For GR(1) synthesis, please consult the paper "Synthesis of reactive(1) designs" by Piterman, Pnueli, and Sa'ar, and the references cited in the docstring of the module omega.games.gr1
:
https://github.com/tulip-control/omega/blob/9a3ec0f236900fd976c75ca5f332803c233dab23/omega/games/gr1.py#L6-L18
The documentation of omega
includes a discussion of synthesis, and can be found at: https://github.com/tulip-control/omega/blob/9a3ec0f236900fd976c75ca5f332803c233dab23/doc/doc.md .
Studying the module omega.games.gr1
would also be useful.
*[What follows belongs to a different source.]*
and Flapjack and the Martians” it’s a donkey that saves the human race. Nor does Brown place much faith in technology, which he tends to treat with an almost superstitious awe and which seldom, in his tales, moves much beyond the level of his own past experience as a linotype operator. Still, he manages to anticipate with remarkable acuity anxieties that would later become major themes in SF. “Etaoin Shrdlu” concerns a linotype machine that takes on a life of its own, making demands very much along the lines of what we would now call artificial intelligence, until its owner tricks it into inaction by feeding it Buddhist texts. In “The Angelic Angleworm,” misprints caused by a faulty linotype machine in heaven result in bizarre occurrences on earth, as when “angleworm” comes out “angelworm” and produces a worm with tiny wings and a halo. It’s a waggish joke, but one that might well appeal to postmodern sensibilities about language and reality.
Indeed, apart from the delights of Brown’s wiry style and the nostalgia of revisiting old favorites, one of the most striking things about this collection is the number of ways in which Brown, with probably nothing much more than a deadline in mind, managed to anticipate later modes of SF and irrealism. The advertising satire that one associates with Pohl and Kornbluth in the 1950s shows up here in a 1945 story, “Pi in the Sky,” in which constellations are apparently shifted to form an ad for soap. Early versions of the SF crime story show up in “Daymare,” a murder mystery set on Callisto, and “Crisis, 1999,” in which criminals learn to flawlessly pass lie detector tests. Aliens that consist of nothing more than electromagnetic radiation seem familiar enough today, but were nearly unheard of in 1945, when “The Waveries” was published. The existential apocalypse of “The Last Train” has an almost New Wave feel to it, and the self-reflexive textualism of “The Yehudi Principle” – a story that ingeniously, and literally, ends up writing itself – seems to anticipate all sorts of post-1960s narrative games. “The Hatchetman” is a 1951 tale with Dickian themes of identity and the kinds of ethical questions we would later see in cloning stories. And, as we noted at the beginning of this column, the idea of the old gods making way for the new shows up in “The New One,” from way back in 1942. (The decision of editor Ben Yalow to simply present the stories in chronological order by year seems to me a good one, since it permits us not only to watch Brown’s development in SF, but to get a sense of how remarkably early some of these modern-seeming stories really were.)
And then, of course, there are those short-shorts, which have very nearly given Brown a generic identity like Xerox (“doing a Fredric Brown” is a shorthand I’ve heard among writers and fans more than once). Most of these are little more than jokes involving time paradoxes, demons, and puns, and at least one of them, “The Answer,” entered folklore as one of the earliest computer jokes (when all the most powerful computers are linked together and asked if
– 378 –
GR(1) realizability (the problem of whether there exists an implementation) is solved at:
https://github.com/tulip-control/omega/blob/9a3ec0f236900fd976c75ca5f332803c233dab23/omega/games/gr1.py#L37-L97
and GR(1) synthesis is solved at:
https://github.com/tulip-control/omega/blob/9a3ec0f236900fd976c75ca5f332803c233dab23/omega/games/gr1.py#L100-L192
What realizability means can be understood by reading the TLA+ module Realizability
and the references therein:
https://github.com/tulip-control/omega/blob/9a3ec0f236900fd976c75ca5f332803c233dab23/spec/Realizability.tla#L1-L52
For learning TLA+ the book to study is "Specifying systems" by Lamport.
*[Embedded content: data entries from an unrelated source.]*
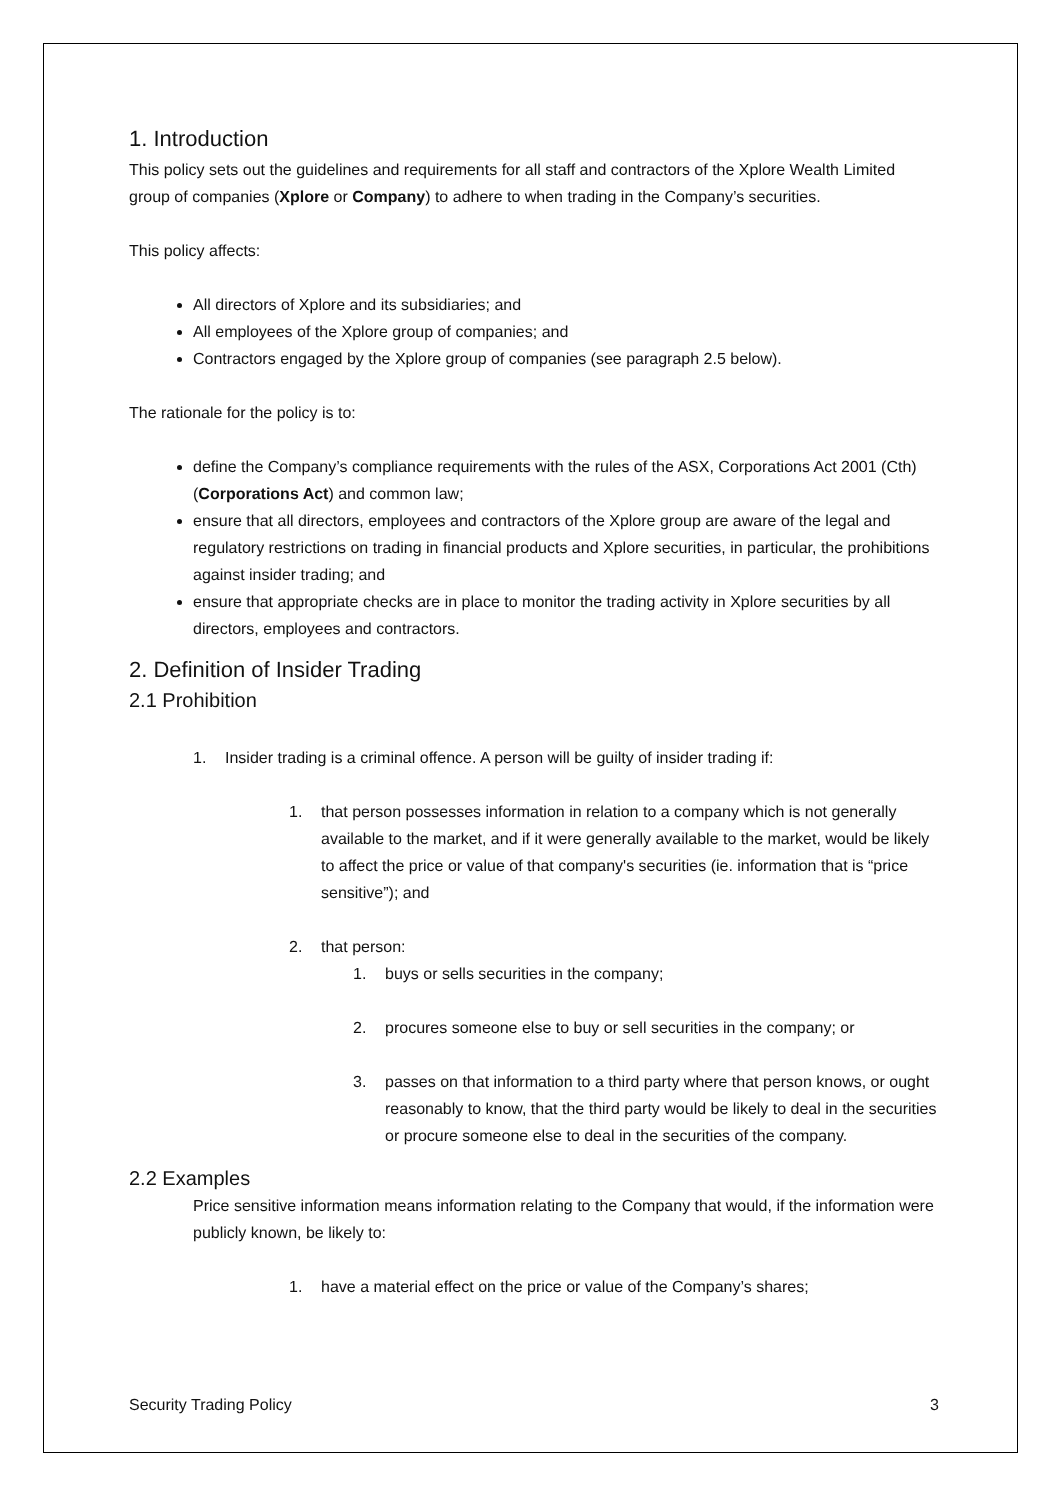1. Introduction
This policy sets out the guidelines and requirements for all staff and contractors of the Xplore Wealth Limited group of companies (Xplore or Company) to adhere to when trading in the Company’s securities.
This policy affects:
All directors of Xplore and its subsidiaries; and
All employees of the Xplore group of companies; and
Contractors engaged by the Xplore group of companies (see paragraph 2.5 below).
The rationale for the policy is to:
define the Company’s compliance requirements with the rules of the ASX, Corporations Act 2001 (Cth) (Corporations Act) and common law;
ensure that all directors, employees and contractors of the Xplore group are aware of the legal and regulatory restrictions on trading in financial products and Xplore securities, in particular, the prohibitions against insider trading; and
ensure that appropriate checks are in place to monitor the trading activity in Xplore securities by all directors, employees and contractors.
2. Definition of Insider Trading
2.1 Prohibition
1. Insider trading is a criminal offence. A person will be guilty of insider trading if:
1. that person possesses information in relation to a company which is not generally available to the market, and if it were generally available to the market, would be likely to affect the price or value of that company's securities (ie. information that is “price sensitive”); and
2. that person:
1. buys or sells securities in the company;
2. procures someone else to buy or sell securities in the company; or
3. passes on that information to a third party where that person knows, or ought reasonably to know, that the third party would be likely to deal in the securities or procure someone else to deal in the securities of the company.
2.2 Examples
Price sensitive information means information relating to the Company that would, if the information were publicly known, be likely to:
1. have a material effect on the price or value of the Company’s shares;
Security Trading Policy 3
An introduction to synthesis and the material in the TLA+ modules Realizability
and OpenSystems
(mentioned below) can be found in the paper "Layering assume-guarantee contracts for hierarchical system design" and the dissertation "Decomposing formal specifications Into assume-guarantee contracts for hierarchical system design".
Please note that temporal logic specifications for synthesis are in a particular form that is obtained by using suitable temporal operators for defining open systems, for example the operator Unzip
:
https://github.com/tulip-control/omega/blob/9a3ec0f236900fd976c75ca5f332803c233dab23/spec/OpenSystems.tla#L53-L61
Thank you so much @johnyf for amazing references! Help me a lot in understanding the big picture.
Please correct me if I'm wrong: Is the big picture of GR(1) synthesizing procedure, is to use properties of predefined specification (init, safety, liveness) to construct back an strategy in form
Component == Init /\ [] ImplNext
that also satifies theorem
THEOREM Component => Spec
?
I am extremely curious in how such construction can satisfy (soundness). Is BDD is a standard way to describe such procedure? Is it possible to have an equivalent one with non-BDD use (easier to analyze soundness)?
Yes, this is a high-level description of the synthesis problem.
Binary decision diargams (BDDs) are one way to represent the problem (also called symbolic). Yes, an equivalent approach with an enumerated representation is possible, and the Python package gr1py
https://pypi.org/project/gr1py/ is an implementation of enumerative synthesis from GR(1) specifications.
About proofs of correctness for GR(1) synthesis, in addition to the above references, please consult the paper "Bridging the gap between fair simulation and trace inclusion" by Kesten, Piterman, and Pnueli, in particular Appendix B.
A tutorial paper with material about GR(1) synthesis, attractor computations, and binary decision diagrams is "Control design for hybrid systems with TuLiP: The Temporal Logic Planning toolbox".
The fixpoint algorithm for computing realizability is similar in the enumerative and symbolic implementations (the enumerative implementation can be found in the module gr1py.solve
https://github.com/slivingston/gr1py/blob/debbd78eb6788d2bec4752d76a2bc38972971d4b/gr1py/solve.py#L32-L86). The main difference is in how sets of states and transitions are represented and reasoned about computationally.
Thank you so much for such kind explanations @johnyf!